[Records from a data collection]
◆ ◆ ◆ ◆ ◆
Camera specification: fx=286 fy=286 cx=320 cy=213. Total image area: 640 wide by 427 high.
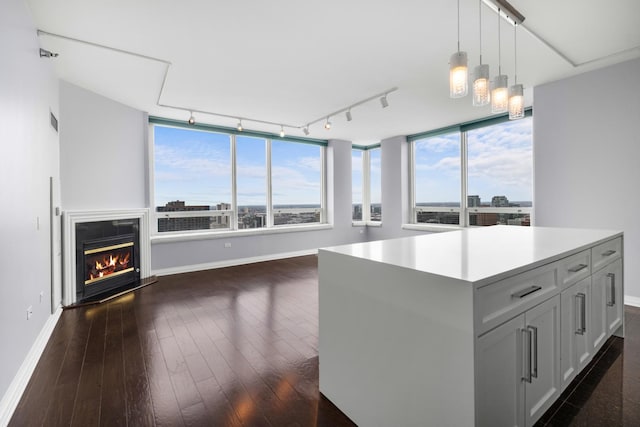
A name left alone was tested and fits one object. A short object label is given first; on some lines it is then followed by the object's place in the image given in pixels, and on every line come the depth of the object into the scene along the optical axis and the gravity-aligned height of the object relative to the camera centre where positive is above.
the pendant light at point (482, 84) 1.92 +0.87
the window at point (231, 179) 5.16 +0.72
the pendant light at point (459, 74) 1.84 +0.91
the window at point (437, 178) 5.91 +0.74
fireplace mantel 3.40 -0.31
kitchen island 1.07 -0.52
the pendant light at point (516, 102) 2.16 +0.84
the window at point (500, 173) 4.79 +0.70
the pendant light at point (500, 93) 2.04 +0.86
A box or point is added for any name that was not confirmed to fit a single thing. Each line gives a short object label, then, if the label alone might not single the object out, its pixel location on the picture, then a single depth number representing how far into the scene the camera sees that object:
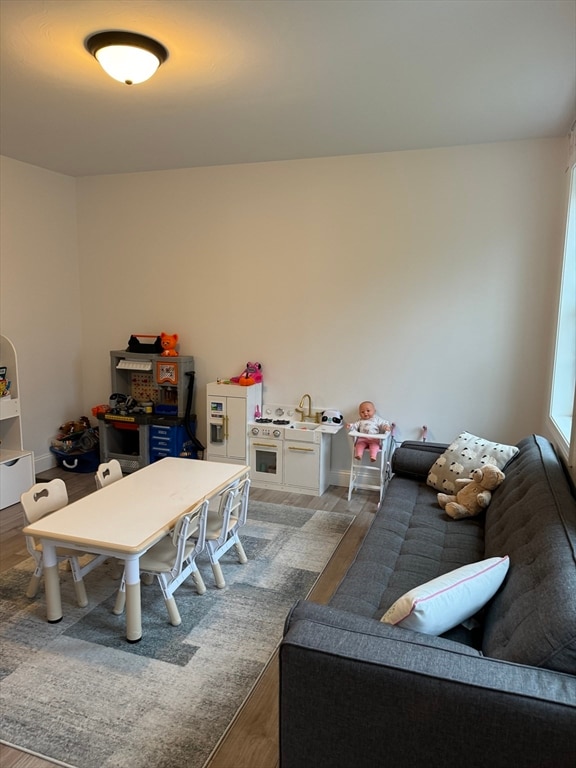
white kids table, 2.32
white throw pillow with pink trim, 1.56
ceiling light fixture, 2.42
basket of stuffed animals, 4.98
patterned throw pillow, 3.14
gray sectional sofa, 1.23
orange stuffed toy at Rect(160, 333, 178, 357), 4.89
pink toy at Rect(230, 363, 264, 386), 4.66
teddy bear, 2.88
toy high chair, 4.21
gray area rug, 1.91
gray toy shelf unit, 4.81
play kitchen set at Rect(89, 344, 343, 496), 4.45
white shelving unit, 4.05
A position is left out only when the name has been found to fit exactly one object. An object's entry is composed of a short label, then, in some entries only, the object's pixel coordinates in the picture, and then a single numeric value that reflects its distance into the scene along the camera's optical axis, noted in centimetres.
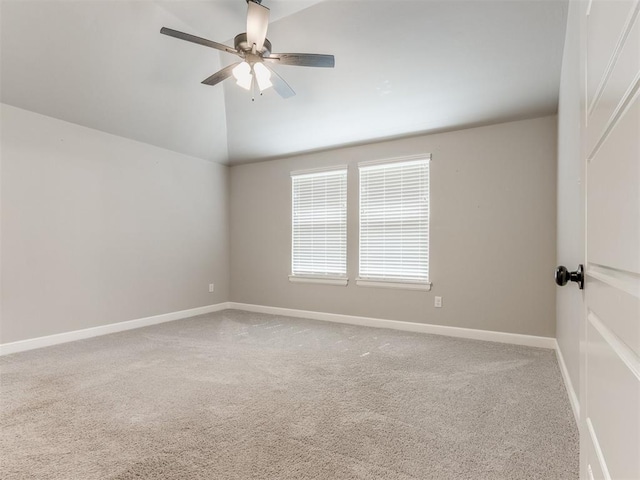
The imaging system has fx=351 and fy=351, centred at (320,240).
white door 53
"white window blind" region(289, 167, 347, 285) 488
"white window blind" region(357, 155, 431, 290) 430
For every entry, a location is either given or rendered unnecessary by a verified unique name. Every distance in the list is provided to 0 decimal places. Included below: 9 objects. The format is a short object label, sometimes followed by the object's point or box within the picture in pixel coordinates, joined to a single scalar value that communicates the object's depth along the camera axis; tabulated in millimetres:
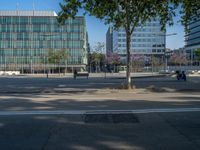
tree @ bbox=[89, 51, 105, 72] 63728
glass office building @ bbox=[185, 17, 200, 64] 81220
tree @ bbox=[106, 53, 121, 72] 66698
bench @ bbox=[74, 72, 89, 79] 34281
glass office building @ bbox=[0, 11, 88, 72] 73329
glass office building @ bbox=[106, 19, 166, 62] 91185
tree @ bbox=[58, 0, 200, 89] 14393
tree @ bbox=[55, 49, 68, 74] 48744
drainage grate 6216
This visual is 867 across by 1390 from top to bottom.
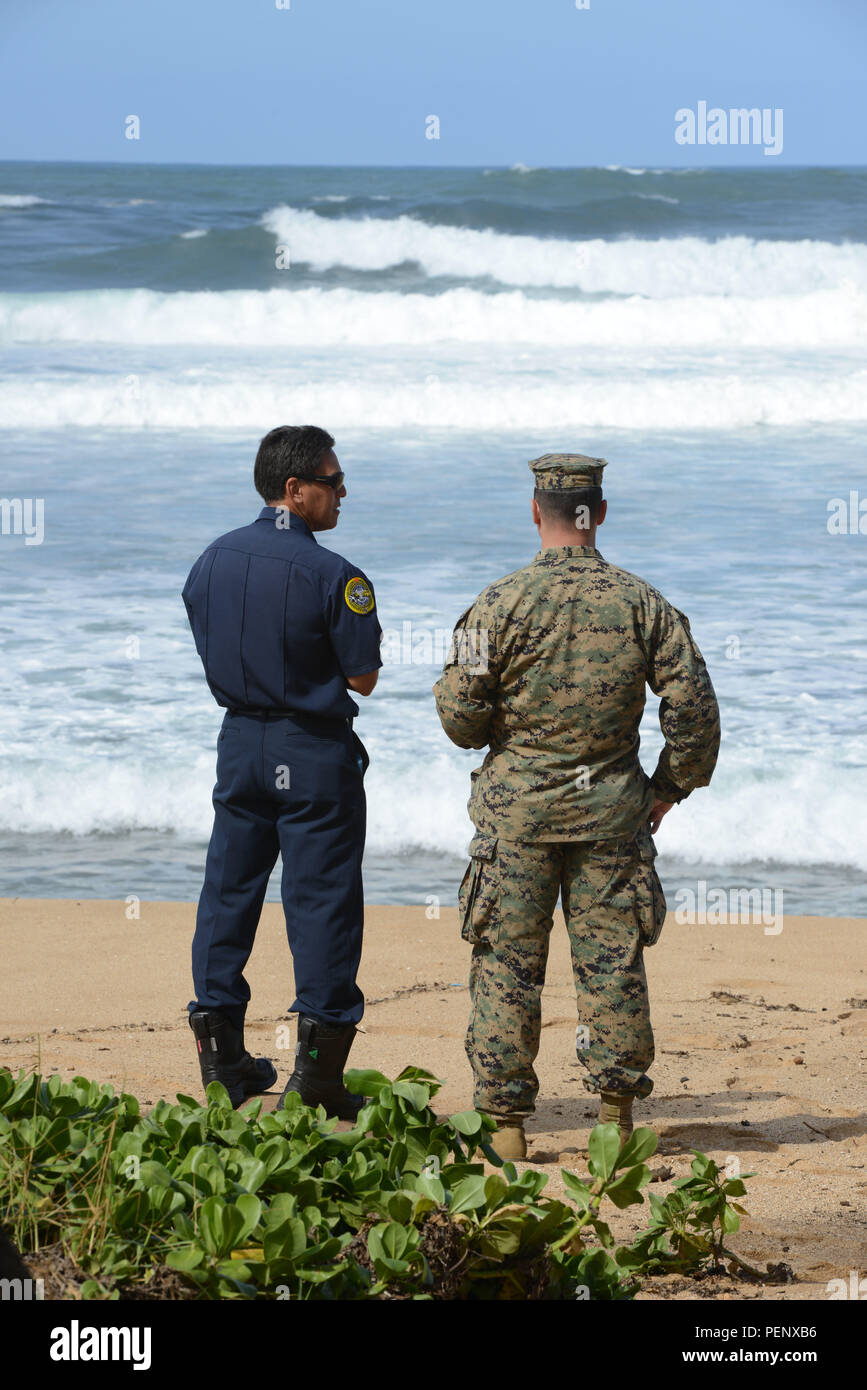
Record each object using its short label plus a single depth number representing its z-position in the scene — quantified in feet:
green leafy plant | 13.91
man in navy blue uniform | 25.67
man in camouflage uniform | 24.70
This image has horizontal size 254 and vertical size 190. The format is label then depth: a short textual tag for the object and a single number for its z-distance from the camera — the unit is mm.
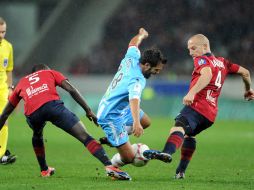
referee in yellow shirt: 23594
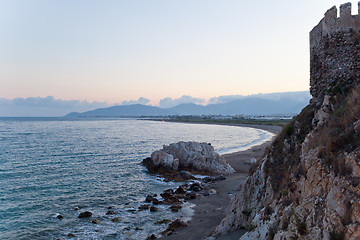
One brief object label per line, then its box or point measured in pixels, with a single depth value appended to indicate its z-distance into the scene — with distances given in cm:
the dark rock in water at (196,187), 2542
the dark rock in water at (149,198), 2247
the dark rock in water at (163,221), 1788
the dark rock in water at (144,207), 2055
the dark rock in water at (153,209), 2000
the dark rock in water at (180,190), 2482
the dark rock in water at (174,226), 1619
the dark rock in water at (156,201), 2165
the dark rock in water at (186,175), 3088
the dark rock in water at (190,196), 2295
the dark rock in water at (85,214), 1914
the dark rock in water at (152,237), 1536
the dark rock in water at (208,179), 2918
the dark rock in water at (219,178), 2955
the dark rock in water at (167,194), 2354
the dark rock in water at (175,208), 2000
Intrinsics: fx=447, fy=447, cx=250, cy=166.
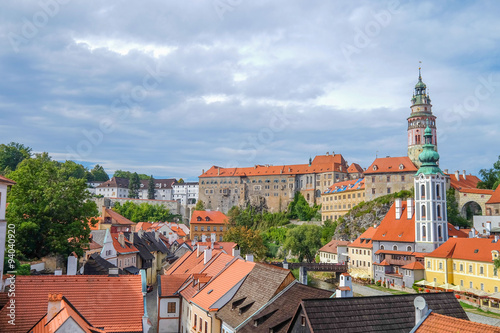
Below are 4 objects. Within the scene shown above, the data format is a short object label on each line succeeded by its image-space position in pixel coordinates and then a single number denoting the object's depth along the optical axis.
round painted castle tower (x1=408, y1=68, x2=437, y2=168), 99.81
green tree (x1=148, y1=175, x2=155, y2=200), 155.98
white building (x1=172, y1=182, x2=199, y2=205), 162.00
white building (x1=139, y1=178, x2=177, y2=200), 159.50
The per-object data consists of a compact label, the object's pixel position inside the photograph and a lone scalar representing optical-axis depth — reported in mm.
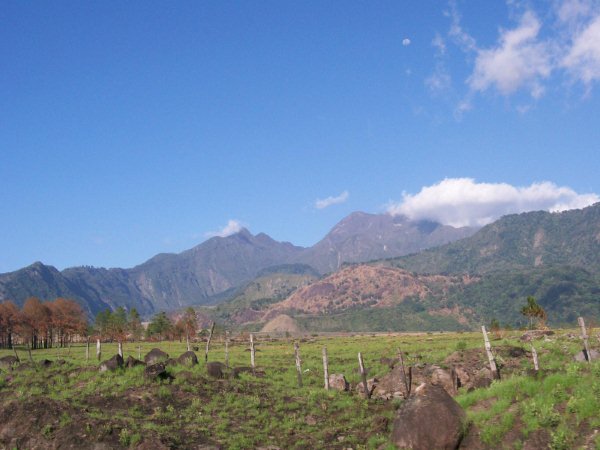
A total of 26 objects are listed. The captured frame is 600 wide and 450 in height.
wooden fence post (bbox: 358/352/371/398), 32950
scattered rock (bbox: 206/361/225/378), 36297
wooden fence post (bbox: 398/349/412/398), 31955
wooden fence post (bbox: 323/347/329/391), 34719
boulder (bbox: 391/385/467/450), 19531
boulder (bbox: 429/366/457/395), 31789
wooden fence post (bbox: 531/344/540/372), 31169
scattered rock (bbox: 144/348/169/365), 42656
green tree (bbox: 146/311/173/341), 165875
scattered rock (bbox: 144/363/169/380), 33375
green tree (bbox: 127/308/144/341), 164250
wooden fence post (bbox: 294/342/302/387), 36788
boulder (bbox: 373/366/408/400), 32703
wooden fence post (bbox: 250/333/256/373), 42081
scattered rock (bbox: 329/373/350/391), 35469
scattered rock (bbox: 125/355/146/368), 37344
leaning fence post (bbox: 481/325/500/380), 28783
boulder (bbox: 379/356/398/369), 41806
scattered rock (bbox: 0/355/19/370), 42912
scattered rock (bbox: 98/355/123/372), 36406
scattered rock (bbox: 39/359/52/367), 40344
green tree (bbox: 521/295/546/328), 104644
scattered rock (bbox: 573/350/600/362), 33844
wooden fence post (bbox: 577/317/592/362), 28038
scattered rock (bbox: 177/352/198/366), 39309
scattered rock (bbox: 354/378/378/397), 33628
◆ ◆ ◆ ◆ ◆
Check each line of the data above for the string "office", and copy the ones that have it.

glass office building @ bbox=[185, 17, 200, 64] 81220
glass office building @ bbox=[0, 11, 88, 72] 73329
glass office building @ bbox=[106, 19, 166, 62] 91185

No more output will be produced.